## JOB
From the entries below, reproduce exactly the lines from the one with "identiteit en samenhang in de stad." through the one with "bodenebene Dusche in Verbindung mit einer", both included, without images.

## DATA FOR PROCESSING
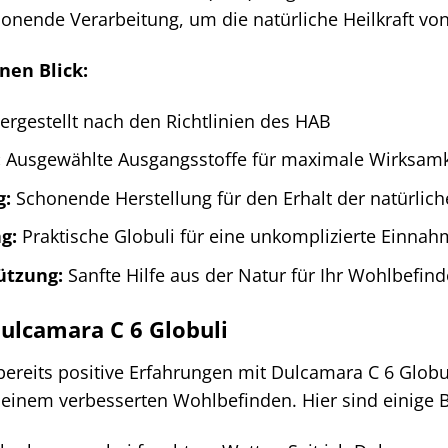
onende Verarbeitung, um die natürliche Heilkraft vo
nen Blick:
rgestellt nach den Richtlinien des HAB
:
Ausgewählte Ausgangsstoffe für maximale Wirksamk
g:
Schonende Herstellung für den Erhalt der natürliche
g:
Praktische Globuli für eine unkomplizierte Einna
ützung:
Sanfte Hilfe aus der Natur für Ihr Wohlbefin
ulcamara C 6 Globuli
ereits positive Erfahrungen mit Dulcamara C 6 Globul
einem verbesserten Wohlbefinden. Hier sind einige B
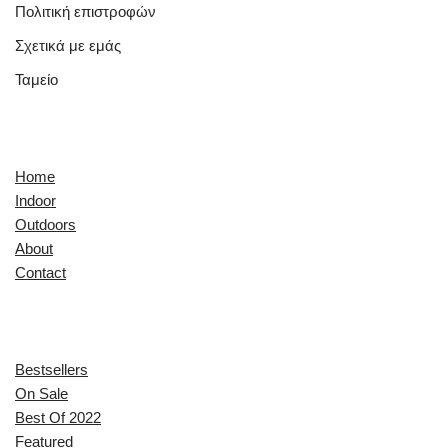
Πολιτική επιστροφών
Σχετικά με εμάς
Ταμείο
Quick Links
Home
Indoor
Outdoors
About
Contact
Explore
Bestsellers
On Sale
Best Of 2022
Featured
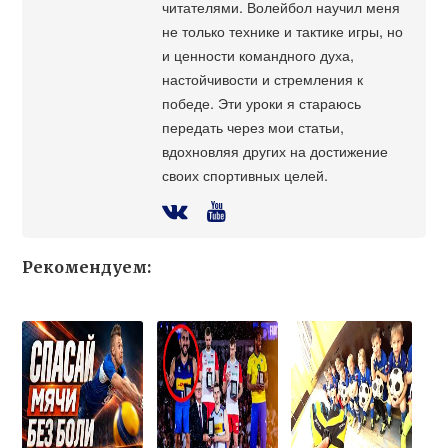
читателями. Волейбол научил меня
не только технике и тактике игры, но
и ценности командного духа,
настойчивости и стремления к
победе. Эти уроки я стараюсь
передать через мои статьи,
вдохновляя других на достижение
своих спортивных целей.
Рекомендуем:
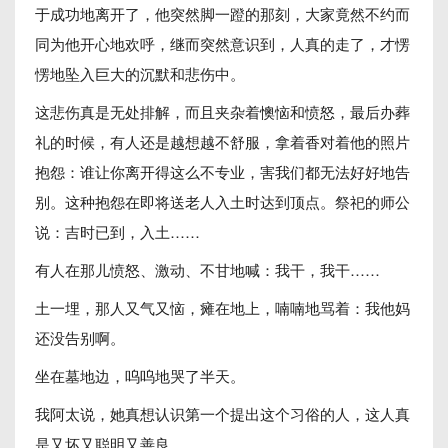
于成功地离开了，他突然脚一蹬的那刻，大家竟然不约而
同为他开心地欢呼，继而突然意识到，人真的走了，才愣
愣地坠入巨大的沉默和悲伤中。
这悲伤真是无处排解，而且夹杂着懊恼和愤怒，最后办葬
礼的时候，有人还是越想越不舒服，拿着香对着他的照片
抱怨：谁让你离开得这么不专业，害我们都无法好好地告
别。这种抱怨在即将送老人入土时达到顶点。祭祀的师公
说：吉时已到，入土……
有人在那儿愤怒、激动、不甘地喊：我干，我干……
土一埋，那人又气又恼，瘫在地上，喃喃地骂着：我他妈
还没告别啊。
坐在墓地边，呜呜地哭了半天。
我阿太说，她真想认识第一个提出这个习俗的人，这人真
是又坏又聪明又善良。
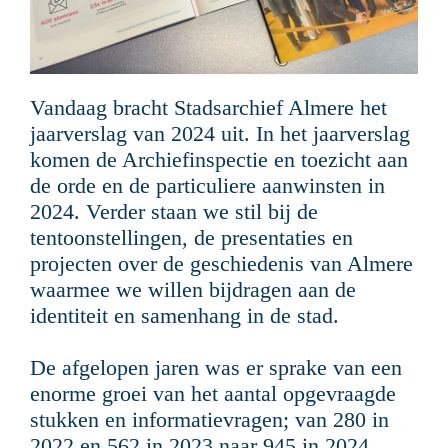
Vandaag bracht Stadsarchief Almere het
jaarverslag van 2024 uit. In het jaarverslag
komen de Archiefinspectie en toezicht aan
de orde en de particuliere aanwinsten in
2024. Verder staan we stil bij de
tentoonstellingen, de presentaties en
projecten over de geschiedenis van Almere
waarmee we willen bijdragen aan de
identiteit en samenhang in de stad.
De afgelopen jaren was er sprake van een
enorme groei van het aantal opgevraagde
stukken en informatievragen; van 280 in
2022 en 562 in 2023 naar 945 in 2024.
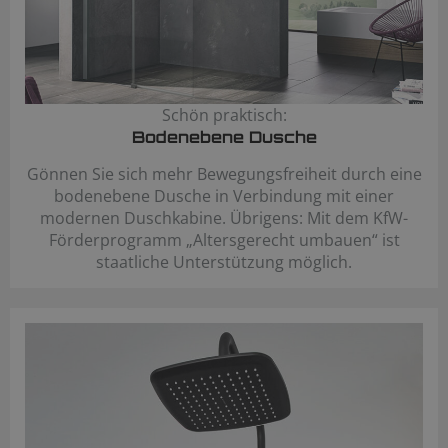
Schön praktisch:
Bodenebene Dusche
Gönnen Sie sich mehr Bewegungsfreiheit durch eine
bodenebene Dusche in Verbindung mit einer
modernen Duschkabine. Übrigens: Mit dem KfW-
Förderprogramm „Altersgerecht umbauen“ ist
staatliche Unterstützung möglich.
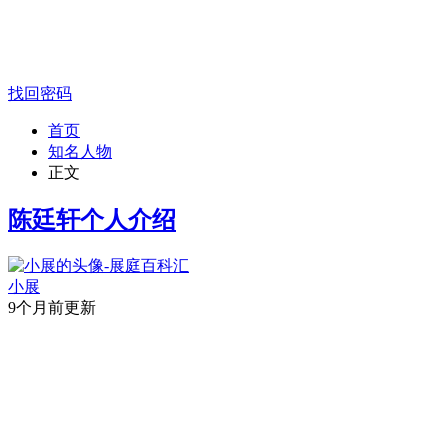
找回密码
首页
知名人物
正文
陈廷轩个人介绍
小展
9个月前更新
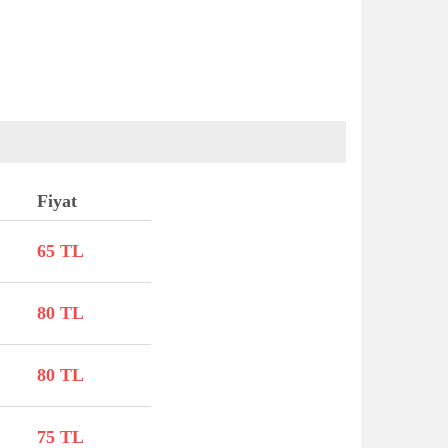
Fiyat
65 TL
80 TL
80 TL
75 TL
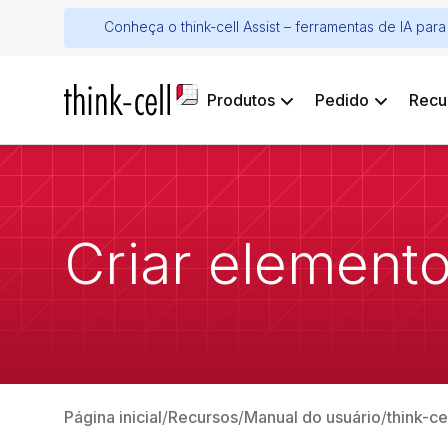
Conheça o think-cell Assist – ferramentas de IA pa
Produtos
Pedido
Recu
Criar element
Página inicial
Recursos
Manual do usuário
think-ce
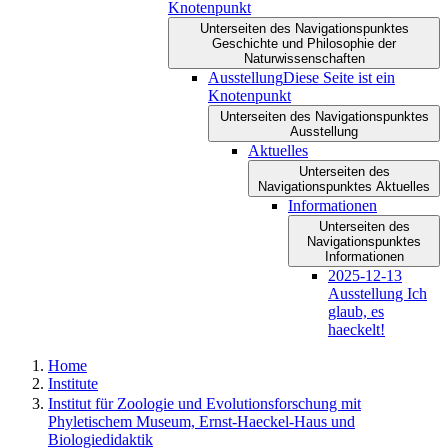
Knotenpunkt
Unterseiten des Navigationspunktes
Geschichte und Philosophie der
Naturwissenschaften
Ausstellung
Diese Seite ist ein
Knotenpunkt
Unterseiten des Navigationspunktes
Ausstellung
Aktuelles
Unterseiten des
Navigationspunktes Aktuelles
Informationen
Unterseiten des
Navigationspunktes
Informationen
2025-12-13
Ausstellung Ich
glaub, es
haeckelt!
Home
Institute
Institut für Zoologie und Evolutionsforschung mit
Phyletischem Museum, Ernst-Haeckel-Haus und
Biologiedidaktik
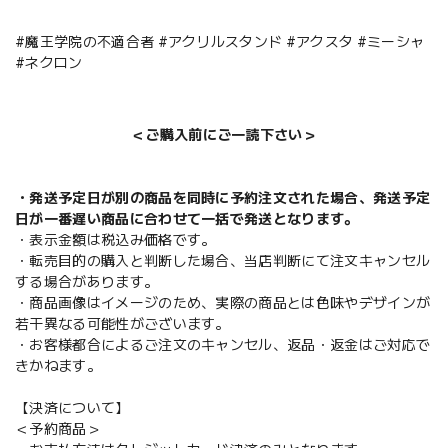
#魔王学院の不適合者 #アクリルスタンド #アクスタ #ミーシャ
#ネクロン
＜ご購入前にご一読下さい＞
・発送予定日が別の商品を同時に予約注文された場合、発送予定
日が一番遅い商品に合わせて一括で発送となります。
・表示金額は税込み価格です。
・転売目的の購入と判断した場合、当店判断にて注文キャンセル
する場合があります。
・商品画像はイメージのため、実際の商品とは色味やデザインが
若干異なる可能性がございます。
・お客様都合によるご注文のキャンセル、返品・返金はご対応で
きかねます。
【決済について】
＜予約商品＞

==

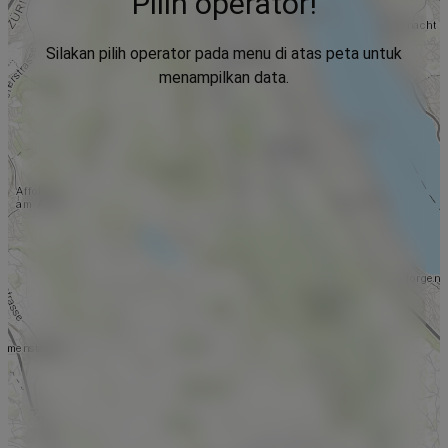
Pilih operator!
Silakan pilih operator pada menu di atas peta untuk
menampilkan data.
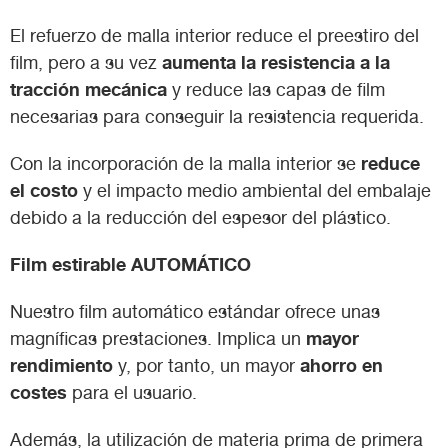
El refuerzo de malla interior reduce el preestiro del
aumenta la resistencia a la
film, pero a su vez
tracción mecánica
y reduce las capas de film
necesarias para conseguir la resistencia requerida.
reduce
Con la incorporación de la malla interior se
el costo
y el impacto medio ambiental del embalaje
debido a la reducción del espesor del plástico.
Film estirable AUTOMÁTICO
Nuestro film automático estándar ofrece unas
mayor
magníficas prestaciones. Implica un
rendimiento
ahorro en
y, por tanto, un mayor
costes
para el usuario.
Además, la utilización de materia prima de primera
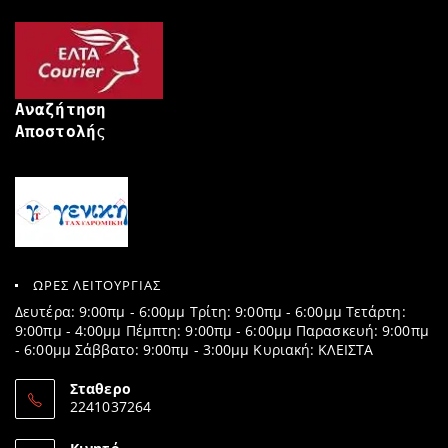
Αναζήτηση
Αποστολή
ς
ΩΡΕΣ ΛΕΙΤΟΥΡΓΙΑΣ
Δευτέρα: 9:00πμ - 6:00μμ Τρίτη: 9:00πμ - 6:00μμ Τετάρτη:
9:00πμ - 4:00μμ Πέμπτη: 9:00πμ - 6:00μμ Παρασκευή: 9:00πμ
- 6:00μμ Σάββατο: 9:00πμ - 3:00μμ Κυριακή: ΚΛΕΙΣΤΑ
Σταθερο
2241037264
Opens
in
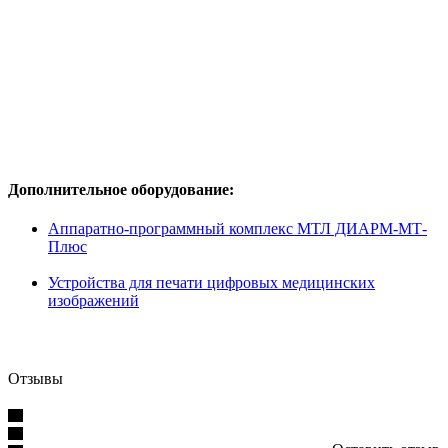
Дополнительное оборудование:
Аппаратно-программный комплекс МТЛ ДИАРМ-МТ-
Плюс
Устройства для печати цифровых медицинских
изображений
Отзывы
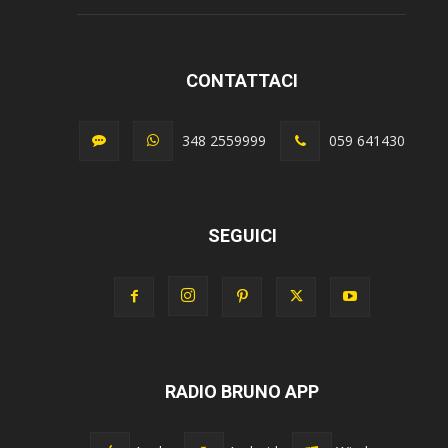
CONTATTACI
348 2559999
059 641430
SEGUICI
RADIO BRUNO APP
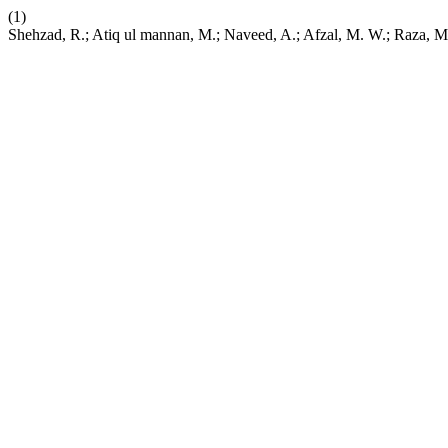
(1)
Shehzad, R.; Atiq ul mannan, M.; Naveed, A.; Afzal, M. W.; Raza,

## YOUR SOLUTION
identiteit en samenhang in de stad.
De afgelopen jaren was er sprake van een
enorme groei van het aantal opgevraagde
stukken en informatievragen; van 280 in
2022 en 562 in 2023 naar 945 in 2024.
Schön praktisch:
Bodenebene Dusche
Gönnen Sie sich mehr Bewegungsfreiheit durch eine
bodenebene Dusche in Verbindung mit einer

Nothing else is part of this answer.